Hillel: The Foundation for Jewish Campus Life, also known as Hillel International or Hillel, is the largest Jewish campus organization in the world, working with thousands of college students globally. Hillel is represented at more than 550 colleges and communities throughout North America and globally, including 30 communities in the former Soviet Union, nine in Israel, and five in South America. The organization is named after Hillel the Elder, a Jewish sage who moved from Babylonia to Judea in the 1st century and is known for his formulation of the Golden Rule.

History

In 1923, Edward Chauncey Baldwin, Christian professor of Biblical literature at University of Illinois at Urbana–Champaign was distressed by his Jewish students' lack of knowledge of the Hebrew Bible, and he discussed his concerns with Rabbi Benjamin Frankel.

Later the same year, members of the local Jewish and university communities met in a rented loft over a dry cleaner in Champaign, Illinois, and founded The Hillel Foundation.

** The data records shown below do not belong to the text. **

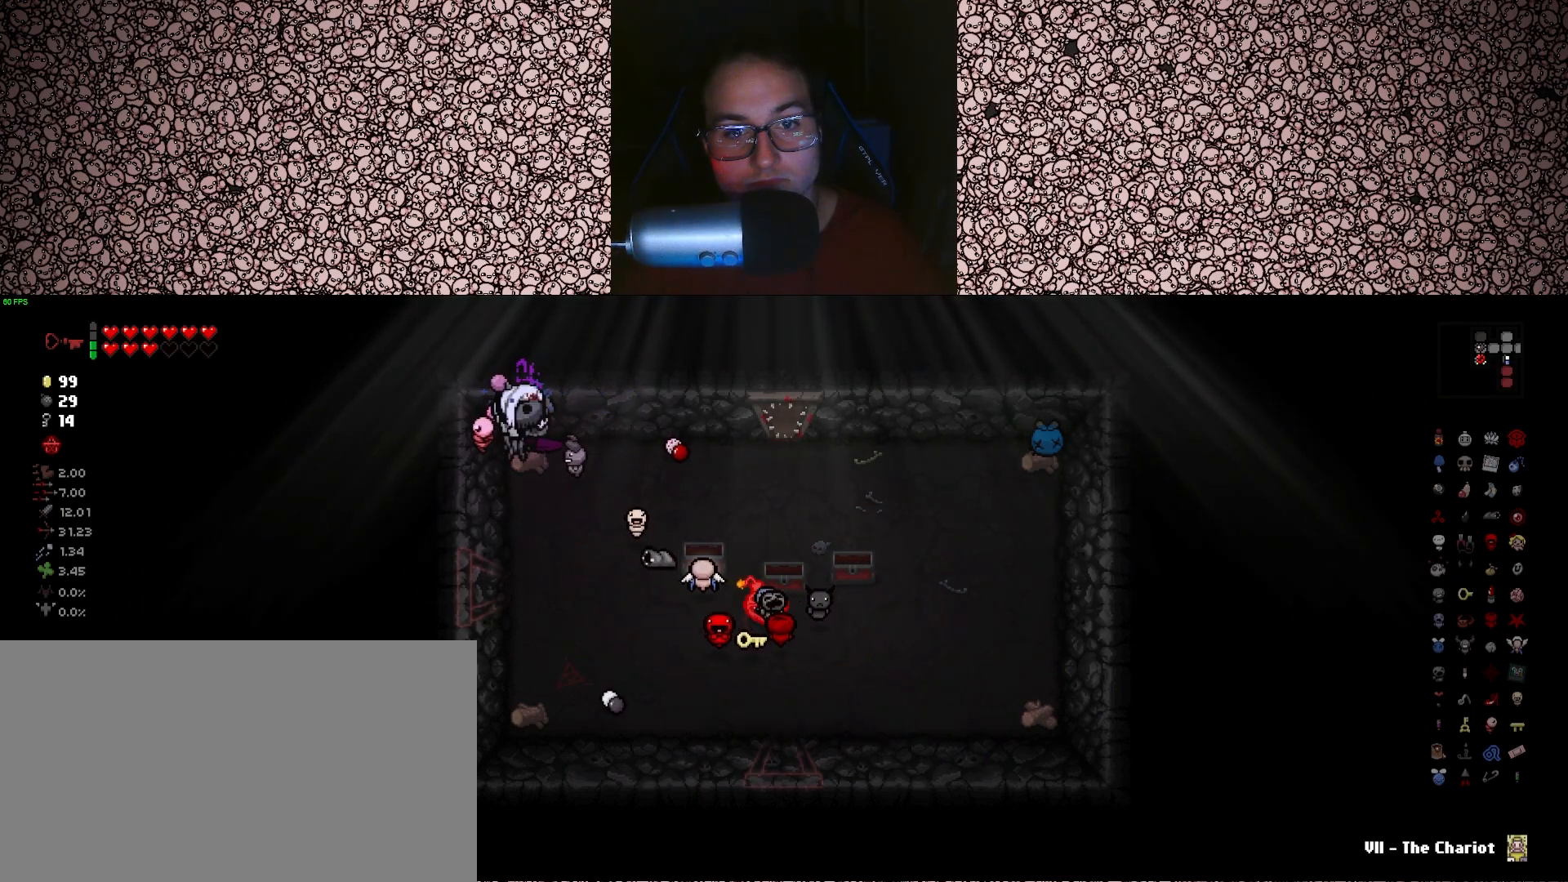
{"keys": ["a"], "events": [[416, "a", "down"], [416, "d", "up"]]}
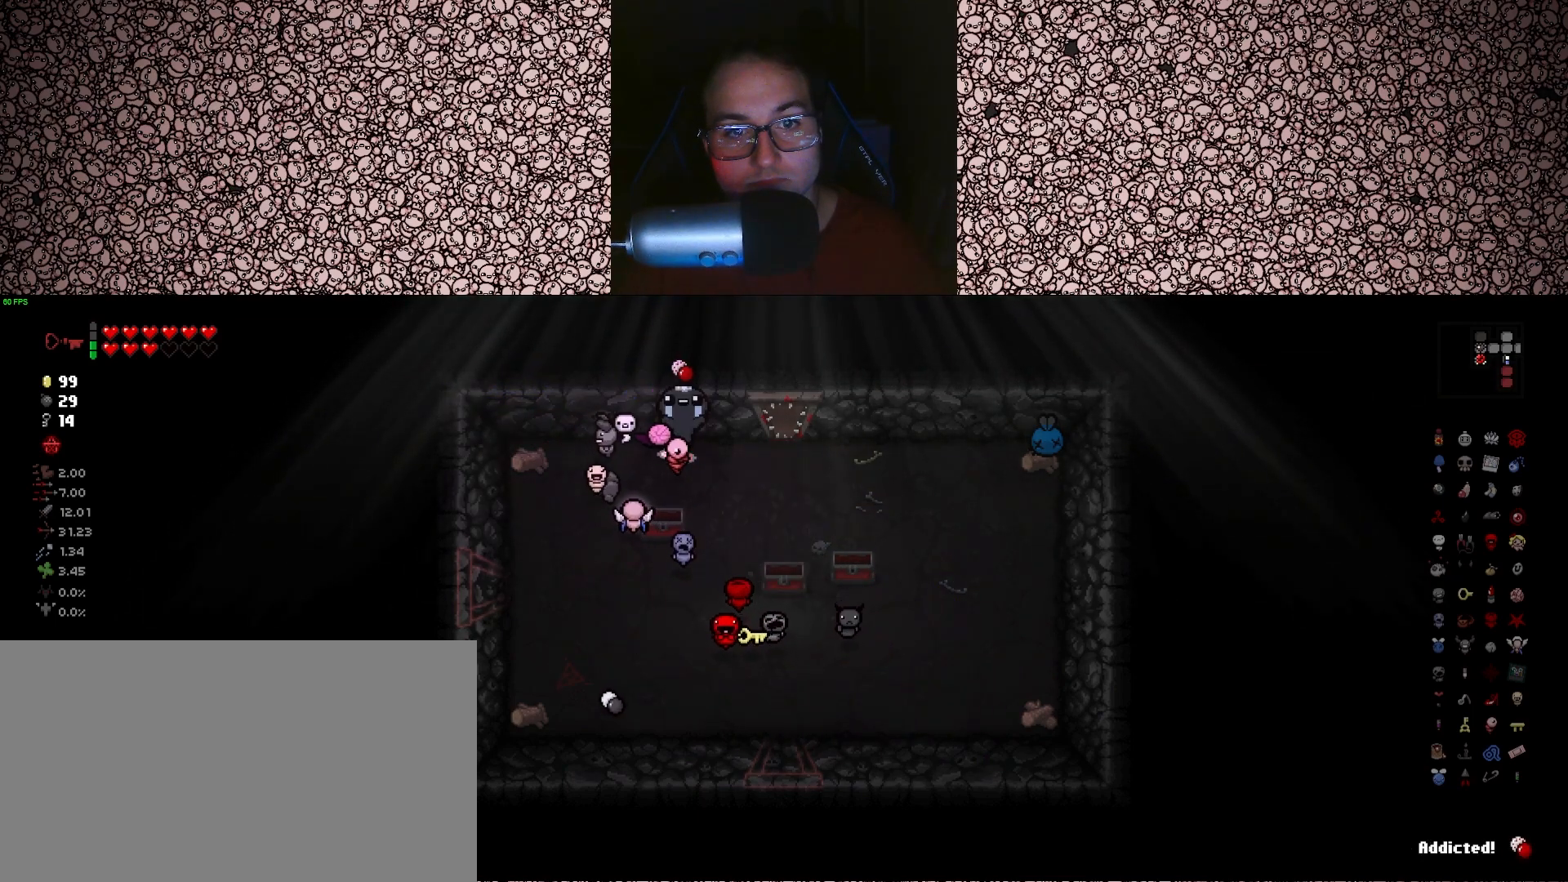
{"keys": [], "events": [[366, "a", "up"]]}
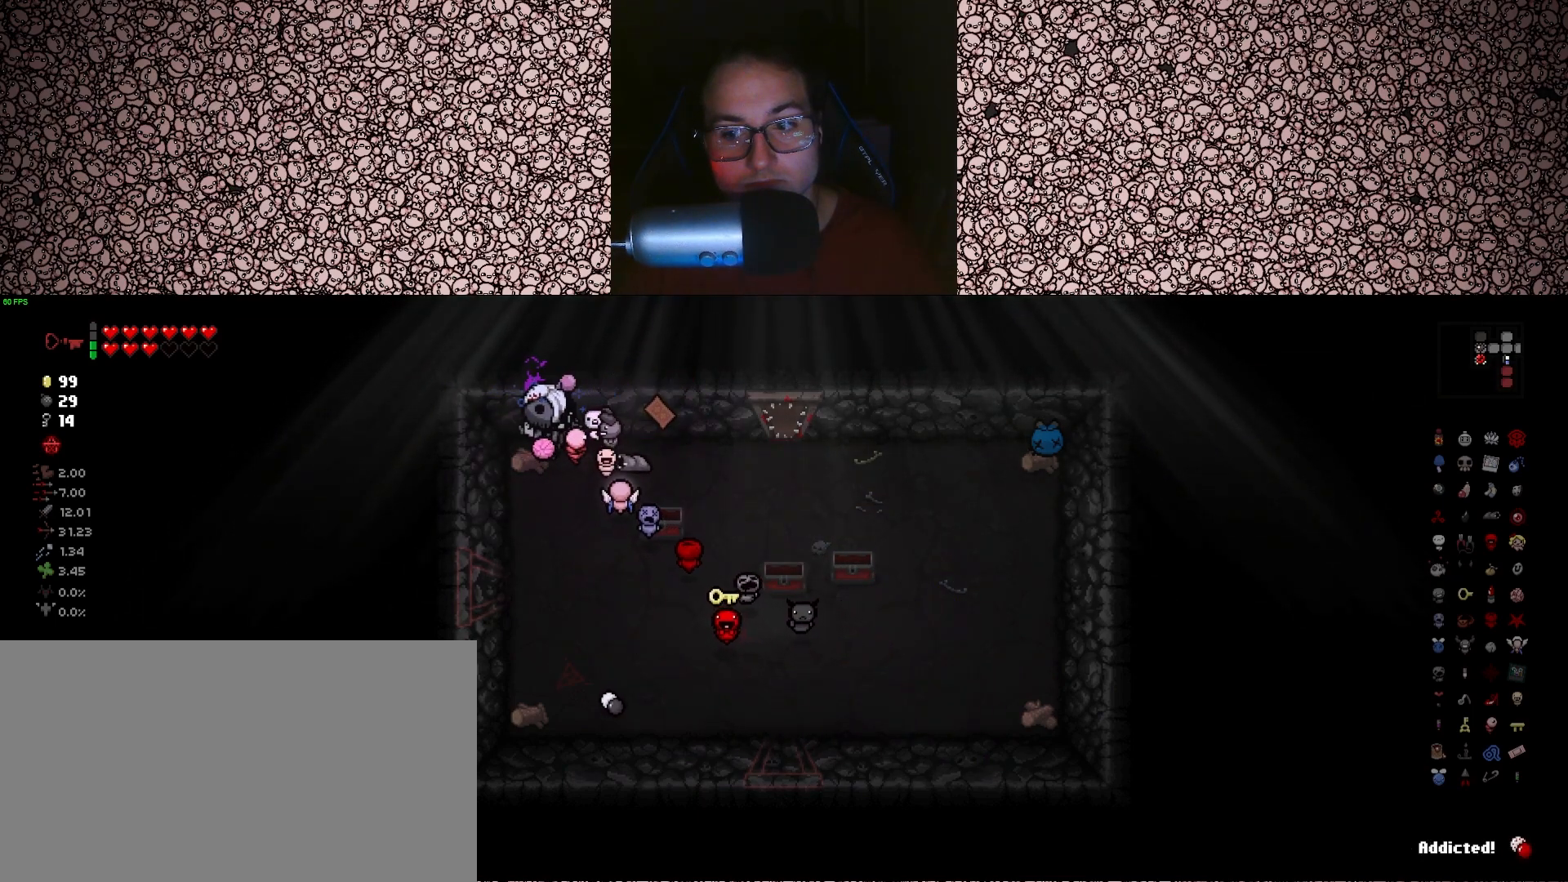
{"keys": ["s"], "events": [[33, "s", "down"], [283, "d", "down"], [466, "d", "up"]]}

In 1925, B'nai Brith pledged to sponsor Hillel's activities with a budget of approximately $12,000 that year. By then, it encompassed 120 Hillel foundations and affiliates at an additional 400 campuses. The campus foundations seek to create a welcoming environment for Jewish students on their respective campuses.

Beginning in 1988, under Director Richard M. Joel, Hillel underwent an organizational shift in mission and structure. An integral part of this shift was the institution of a Board of Governors, chaired by Edgar M. Bronfman until 2009 when he was succeeded by Randall Kaplan.

Bronfman's involvement began in 1994 during a visit by Richard Joel to the Seagram building, when Bronfman pledged his support to Hillel. When Bronfman agreed to serve as chairman, Hillel gained legitimacy among other philanthropists. The subsequent revitalization of the organization resulted in increased donor support, updated programming, and broad international recognition. Part of the increased donor support came as a result of Bronfman's well-known campus visits, beginning in 1994, that continued until his death in 2013.

Hillel has been described as the largest Jewish campus organization in the world. Hillel foundations are found in Israel, South America, and the Post-Soviet States, and affiliated organizations are found in 18 countries across North America, South America, Europe and the Middle East.

Although the foundation was not organized nationally until 1923, Texas A&M Hillel was founded in 1916 by Prof. Jacob and Mrs. Esther Taubenhaus as the Menorah Club. The Menorah Club then chose to affiliate with the national organization in the 1920s.
 

Other notable Hillels include Hillel at the University of Illinois at Urbana–Champaign, the first Hillel in the world, Columbia/Barnard Hillel, and University of Pennsylvania Hillel, whose Steinhardt Hall is the largest Hillel International building of any college or university in the country.

In 1924, University of Pennsylvania's first Jewish student organization was organized by  Philadelphia branch of the United Synagogue of America, Conservative Judaism's leading organization, and initially generically named   the Jewish Students’ Association at Penn and then, after the 1929 death of Louis Marshall, the Chairman of the Board of conservative Judaism's rabbinical college, Jewish Theological Seminary of America, it was renamed in his honor as the Louis Marshall Society but by January 1, 1944, when it merged with Hillel, it became known as Hillel and relocated to the “Jewish Students’ House” at 3613 Locust Street (at center of Penn's campus) and served as a dormitory, Kosher dining room and a social center for Penn's Jewish students.

Leadership 
Adam Lehman was appointed CEO of Hillel International in January 2020. He started at Hillel International as chief operating officer in October 2015. Lehman had been senior vice president at AOL. Skip Vichness is chair of Hillel International’s Board of Directors. Mimi Kravetz was hired in 2015 to serve as Chief Talent Officer and is currently Chief Experience Officer. She previously served as head of human resources marketing at Google.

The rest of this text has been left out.